- The suspect in the White House Correspondents' Dinner incident has been charged with attempting to assassinate the president as well as several firearms offenses. People from his hometown, the Los Angeles suburb of Torrance, seem for the most part not to know him very well, saying that he lived with his parents and didn't interact with very many people.
- Mark Carney has announced plans to create a sovereign wealth fund for Canada. Unlike the one so successfully operated by Norway over the decades, it doesn't sound like it will be filled up with oil royalties - under our federal system, these kind of resources fall largely under provincial jurisdiction (as frothing-at-the-mouth Albertans are all too keen to point out whenever any plans to federally manage that sector of the economy are made). Instead, it sounds like it's going to just be some kind of investment fund that you (as well as "the private sector and international partners") buy units of the way you would for a mutual fund or ETF. Ironically, Norway's own sovereign wealth fund, the largest in the world (which does get much of its money from oil), was initially inspired by the Alberta Heritage Savings Trust fund as initially set up by Peter Lougheed (but sadly nerfed by Ralph Klein). Now, unfortunately, that sort of thing is anathema to that province.
- Water levels in Ontario's Lake Simcoe are at their highest level in decades, with the potential to cause flooding in parts of Barrie and Orillia as well as the towns of Innisfil and Georgina and the township of Ramara. This is threatening croplands in an area sometimes called the "salad bowl", a major producer of vegetable crops.
- State Farm Insurance is facing hundreds of lawsuits from people who were denied coverage for hail damage, including over 600 in Oklahoma alone. There are allegations of a "wide-ranging program" by the company to avoid claims for such damage, as well as for wildfires. Perhaps the company can see a rise in such claims coming due to climate change and wants to make sure they don't have to pay them. Meanwhile millions of properties in the US are uninsured because the owners can't afford the premiums.

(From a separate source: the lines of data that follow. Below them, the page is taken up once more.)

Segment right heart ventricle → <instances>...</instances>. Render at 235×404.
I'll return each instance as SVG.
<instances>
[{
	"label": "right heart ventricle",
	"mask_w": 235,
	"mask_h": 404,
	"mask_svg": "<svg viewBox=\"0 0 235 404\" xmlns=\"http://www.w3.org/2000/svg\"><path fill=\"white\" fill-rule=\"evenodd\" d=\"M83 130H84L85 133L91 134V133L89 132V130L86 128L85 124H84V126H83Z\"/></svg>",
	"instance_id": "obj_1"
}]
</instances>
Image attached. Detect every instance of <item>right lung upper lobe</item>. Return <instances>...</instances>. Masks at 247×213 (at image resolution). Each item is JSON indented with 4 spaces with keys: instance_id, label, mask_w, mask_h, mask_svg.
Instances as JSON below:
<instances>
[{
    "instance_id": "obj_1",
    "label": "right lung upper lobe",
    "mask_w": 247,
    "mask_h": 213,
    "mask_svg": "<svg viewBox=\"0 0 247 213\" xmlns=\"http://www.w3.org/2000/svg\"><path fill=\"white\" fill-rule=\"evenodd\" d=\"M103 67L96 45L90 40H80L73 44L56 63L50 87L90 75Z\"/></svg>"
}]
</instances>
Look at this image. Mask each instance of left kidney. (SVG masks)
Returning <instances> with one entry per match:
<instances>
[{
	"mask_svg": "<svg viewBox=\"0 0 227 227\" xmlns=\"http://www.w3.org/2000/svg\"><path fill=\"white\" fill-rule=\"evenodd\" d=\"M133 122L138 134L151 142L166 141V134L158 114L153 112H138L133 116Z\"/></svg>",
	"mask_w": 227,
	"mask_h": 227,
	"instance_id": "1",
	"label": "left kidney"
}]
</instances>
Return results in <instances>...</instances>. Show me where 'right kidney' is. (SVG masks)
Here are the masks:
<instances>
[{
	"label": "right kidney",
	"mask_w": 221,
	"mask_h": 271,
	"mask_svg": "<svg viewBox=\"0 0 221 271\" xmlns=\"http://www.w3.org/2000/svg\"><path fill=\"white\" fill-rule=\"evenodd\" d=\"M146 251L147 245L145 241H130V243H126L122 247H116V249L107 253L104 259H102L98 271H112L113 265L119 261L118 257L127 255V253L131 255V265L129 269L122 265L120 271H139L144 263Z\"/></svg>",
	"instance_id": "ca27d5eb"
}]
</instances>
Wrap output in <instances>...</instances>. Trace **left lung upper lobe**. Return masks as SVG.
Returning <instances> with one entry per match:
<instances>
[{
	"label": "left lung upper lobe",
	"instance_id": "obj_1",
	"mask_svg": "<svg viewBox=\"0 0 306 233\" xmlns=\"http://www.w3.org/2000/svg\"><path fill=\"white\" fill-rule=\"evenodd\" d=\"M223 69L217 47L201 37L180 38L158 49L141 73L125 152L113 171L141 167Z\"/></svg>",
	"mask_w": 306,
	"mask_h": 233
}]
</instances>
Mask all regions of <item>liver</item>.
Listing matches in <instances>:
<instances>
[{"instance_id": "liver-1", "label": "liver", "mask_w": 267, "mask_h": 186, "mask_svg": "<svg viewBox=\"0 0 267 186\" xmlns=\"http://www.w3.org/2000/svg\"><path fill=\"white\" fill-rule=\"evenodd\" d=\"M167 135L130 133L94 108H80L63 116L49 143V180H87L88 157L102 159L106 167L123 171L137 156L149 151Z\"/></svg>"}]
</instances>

- Tenants at a North End apartment building operated by the nonprofit Winnipeg Housing Rehabilitation Corporation, are raising concerns after the organization began housing homeless people in vacant units in cooperation with social service agencies. Several longtime tenants report that they no longer feel safe; a representative of the nonprofit acknowledges the concerns, saying that while they have been working to house the homeless for several years the situation has worsened in the last year. In contrast to this, organizations in Steinbach are proposing a dedicated building for people in such situations, which would have onsite psychiatrists. This sounds like a better way of dealing with the situation; while I can see some having concerns about the segregating effect of this, that may be a necessary evil in order to maintain a satisfactory level of buy-in from the public.
- A man in his 70s has been arrested following the fatal shooting of a 62 year old man in Mississauga. Police believe the shooting was targeted; you'd think one would outgrow one's gangster phase by that age.